* [DATA TO PROCESS]:
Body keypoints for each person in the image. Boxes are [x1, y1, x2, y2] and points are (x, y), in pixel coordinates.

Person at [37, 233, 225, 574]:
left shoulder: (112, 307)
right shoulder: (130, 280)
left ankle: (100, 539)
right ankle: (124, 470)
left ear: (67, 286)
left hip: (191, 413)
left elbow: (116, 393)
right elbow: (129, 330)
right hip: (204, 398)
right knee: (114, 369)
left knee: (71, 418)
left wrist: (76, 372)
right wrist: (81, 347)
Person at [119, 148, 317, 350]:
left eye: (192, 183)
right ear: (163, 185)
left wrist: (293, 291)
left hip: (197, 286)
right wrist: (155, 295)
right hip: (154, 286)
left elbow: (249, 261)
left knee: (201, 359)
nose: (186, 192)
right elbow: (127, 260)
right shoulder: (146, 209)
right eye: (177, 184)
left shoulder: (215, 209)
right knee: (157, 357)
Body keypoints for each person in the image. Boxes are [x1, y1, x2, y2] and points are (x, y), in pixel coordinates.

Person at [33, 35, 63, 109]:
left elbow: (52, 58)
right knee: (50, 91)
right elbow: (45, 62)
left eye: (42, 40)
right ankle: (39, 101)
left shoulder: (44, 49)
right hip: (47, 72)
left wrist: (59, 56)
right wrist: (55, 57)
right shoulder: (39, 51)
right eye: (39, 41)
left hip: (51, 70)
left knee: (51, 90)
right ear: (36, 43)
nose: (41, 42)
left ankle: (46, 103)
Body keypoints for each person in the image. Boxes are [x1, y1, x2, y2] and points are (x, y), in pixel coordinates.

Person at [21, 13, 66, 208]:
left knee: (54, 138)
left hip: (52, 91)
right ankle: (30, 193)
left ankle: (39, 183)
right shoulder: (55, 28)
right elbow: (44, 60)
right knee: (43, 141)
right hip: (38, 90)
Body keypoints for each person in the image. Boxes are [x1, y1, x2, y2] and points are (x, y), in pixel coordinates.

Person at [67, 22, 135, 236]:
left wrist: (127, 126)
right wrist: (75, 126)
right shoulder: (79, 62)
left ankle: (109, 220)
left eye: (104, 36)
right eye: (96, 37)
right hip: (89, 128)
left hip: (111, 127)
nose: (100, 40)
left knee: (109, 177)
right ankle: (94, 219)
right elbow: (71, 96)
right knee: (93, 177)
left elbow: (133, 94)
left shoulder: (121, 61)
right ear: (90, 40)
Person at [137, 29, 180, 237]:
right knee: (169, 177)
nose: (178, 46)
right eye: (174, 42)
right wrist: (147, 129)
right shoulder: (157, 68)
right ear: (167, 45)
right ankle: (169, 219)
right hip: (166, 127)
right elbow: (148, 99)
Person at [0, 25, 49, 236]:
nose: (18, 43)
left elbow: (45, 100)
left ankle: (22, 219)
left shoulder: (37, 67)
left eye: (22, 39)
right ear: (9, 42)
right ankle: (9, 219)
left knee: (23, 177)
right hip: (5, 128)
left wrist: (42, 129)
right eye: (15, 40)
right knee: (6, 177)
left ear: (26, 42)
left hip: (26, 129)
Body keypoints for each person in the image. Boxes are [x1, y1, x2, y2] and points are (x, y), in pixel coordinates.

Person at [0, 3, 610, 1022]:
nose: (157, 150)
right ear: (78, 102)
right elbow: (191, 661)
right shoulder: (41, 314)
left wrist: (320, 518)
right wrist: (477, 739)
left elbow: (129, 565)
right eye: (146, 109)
--
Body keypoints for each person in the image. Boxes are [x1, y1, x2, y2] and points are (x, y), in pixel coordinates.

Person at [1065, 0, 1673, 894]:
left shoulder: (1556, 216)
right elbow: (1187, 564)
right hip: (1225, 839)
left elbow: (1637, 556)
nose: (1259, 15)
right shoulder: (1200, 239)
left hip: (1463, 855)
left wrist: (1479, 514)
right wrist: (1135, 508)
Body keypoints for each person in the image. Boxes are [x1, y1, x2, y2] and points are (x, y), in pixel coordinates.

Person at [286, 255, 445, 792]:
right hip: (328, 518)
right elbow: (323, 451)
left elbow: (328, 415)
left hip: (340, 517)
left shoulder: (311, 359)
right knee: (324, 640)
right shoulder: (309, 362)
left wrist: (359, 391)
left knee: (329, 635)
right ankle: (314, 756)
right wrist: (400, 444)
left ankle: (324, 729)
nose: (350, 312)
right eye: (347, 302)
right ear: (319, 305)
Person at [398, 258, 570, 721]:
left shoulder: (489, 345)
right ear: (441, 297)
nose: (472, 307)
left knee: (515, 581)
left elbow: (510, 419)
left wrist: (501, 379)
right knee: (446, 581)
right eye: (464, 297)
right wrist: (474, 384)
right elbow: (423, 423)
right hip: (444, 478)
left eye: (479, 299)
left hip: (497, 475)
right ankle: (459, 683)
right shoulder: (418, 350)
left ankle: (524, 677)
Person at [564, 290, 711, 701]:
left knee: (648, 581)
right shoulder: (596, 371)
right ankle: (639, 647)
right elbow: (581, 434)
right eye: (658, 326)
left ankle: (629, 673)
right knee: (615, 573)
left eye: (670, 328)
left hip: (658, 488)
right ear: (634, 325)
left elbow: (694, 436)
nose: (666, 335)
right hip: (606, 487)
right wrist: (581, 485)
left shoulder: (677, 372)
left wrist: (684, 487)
==
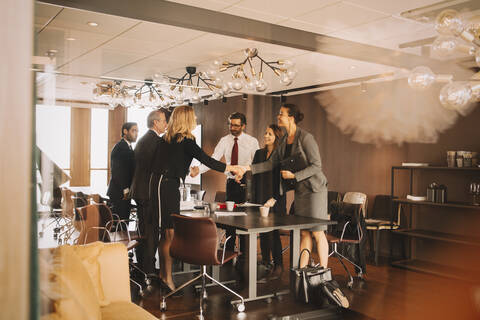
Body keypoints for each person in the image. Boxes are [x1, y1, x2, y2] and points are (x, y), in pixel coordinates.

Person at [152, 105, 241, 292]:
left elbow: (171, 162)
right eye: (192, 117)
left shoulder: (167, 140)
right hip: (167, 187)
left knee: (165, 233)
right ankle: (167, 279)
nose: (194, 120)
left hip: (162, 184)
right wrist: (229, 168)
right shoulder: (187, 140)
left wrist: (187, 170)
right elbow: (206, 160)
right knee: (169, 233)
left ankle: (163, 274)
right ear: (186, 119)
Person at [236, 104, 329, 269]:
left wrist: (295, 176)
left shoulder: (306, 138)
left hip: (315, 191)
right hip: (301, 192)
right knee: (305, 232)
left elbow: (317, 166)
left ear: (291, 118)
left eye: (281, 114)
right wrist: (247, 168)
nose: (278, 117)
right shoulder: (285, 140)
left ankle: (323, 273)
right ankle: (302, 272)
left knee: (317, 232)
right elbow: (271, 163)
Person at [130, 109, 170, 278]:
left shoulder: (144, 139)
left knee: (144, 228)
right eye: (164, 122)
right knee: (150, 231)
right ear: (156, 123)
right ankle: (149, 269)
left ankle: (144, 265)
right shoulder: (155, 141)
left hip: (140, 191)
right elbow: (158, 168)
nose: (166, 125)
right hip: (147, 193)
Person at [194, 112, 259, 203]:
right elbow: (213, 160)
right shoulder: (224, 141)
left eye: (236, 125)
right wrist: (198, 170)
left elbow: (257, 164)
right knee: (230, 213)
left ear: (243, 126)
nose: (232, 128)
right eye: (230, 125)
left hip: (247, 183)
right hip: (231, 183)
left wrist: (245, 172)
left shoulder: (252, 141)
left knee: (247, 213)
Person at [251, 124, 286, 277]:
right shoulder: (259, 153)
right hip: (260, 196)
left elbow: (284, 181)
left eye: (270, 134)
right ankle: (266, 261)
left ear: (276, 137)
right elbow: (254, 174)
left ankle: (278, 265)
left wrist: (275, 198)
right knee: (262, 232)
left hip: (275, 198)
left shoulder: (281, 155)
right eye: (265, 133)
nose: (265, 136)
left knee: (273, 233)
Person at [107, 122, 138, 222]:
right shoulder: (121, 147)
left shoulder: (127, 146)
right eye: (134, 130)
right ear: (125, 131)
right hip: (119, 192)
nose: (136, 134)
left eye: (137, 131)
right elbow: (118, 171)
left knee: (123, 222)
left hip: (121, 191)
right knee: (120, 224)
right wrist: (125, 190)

* [EXERCISE BRIEF]: Working from the data above, extract solely the lines from the one containing "left shoulder: (112, 307)" through the one containing "left knee: (201, 359)", exactly as they appear, both included.

* [TASK SOLUTION]:
left shoulder: (112, 307)
right shoulder: (130, 280)
left ankle: (100, 539)
right ankle: (124, 470)
left ear: (67, 286)
left hip: (191, 413)
left elbow: (116, 393)
right elbow: (129, 330)
right hip: (204, 398)
right knee: (114, 369)
left knee: (71, 418)
left wrist: (76, 372)
right wrist: (81, 347)
Person at [119, 148, 317, 350]:
left eye: (192, 183)
right ear: (163, 185)
left wrist: (293, 291)
left hip: (197, 286)
right wrist: (155, 295)
right hip: (154, 286)
left elbow: (249, 261)
left knee: (201, 359)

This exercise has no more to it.